With such a heavy impact on airline finances, the economy and employment, it is essential that the government consider a package of measures for supporting airlines in Israel. We have seen governments across the world provide various support, including:

  • Direct financial assistance. Examples include substantial aid given by governments in France, Germany, the US and Singapore. While all assistance is helpful, governments should avoid loans which ultimately increase industry debt levels. Other options including subsidizing domestic operations and waiving airport and air traffic control charges.
  • Extensions to wage subsidies and corporate tax relief measures. The wage subsidy schemes have provided some US$35 billion in relief to airlines. Relief for corporate and indirect taxes such as VAT, passenger taxes, or fuel taxes would support market stimulus.
  • Avoiding increases in charges and fees.  Steep increases in airport and air navigation charges must be avoided during the restart period as this will severely impact airline financials and market recovery. Similarly, governments should cover the costs of new health measures imposed as a result of COVID-19.

While financial aid is important to the aviation industry, for the wider economy it is vital that air connectivity can restart.

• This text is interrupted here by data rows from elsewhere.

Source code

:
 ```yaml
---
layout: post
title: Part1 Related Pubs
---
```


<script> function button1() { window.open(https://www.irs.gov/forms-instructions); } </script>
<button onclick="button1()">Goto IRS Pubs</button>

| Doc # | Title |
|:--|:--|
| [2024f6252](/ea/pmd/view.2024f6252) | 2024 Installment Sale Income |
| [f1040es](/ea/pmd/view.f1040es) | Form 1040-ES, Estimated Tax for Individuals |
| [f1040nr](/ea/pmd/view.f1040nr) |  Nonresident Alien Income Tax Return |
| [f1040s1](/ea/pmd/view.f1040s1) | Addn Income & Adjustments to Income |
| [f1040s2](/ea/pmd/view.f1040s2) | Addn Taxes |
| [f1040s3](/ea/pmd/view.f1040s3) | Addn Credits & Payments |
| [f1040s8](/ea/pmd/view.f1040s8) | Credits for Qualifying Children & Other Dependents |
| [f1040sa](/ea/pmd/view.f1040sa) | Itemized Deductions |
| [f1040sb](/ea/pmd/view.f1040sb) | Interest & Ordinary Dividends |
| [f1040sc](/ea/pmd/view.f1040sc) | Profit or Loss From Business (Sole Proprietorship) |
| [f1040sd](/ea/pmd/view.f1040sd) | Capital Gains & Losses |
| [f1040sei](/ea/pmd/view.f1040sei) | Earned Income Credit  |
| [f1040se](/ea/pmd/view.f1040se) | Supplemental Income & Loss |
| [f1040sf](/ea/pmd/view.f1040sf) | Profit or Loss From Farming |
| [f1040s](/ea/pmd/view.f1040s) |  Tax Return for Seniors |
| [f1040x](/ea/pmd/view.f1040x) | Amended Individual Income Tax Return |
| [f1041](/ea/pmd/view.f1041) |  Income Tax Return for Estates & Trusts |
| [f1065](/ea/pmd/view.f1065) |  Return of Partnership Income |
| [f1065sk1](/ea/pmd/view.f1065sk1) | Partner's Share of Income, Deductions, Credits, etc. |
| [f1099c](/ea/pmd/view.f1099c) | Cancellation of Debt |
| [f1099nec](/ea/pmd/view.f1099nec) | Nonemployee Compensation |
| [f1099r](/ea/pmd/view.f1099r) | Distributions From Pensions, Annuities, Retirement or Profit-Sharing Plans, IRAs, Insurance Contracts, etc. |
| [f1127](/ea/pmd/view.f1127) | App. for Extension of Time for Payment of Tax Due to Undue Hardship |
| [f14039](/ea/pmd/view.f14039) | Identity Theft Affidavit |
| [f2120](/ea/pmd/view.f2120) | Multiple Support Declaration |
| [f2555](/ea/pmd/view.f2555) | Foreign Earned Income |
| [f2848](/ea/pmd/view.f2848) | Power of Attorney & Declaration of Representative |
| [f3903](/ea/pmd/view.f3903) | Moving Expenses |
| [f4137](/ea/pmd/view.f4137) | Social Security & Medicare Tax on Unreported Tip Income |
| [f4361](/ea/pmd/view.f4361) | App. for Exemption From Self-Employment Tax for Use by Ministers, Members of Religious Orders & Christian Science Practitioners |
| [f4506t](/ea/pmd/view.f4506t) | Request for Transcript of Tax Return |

In total, aviation supports 185,000 jobs and 5% of Israel’s GDP. The continued shutdown of the industry puts about half this total contribution at risk. Therefore, it is essential the Israeli government sets out a plan for eliminating the quarantine measures and re-integrating the nation into global travel and trade. There are established best practices laid out by the International Civil Aviation Organization (ICAO) for restarting aviation which strike the right balance between safeguarding public health while permitting viable air services. The measures, including more thorough and frequent cleaning, and the wearing of face masks, further reduce the already low risk of transmission on board airplanes. Other measures, such as airport screening where appropriate, discouraging symptomatic passengers from traveling, and safe destination protocols, can also reduce the role of aviation as a potential source of international re-infection, and render quarantine unnecessary.

“Airlines in Israel are suffering an unprecedented collapse in revenues, and in order to preserve air connectivity, it’s vital that Israel follow the lead of many other governments and provide financial assistance to the industry. And quarantine measures are a huge impediment to a recovery in air traffic. Our latest passenger survey shows that 83% will not travel if a quarantine is in place. Therefore, if the Israeli government is looking to restart the economy, it needs an alternative risk-based solution.

The answer is a strategy that combines coordinated, internationally-consistent health measures for air travel with effective national plans for managing COVID-19. With this strategy in place, people can be confident that air travel can once again contribute to employment, prosperity and quality of life,” said Rafael Schvartzman, IATA’s Regional Vice President for Europe.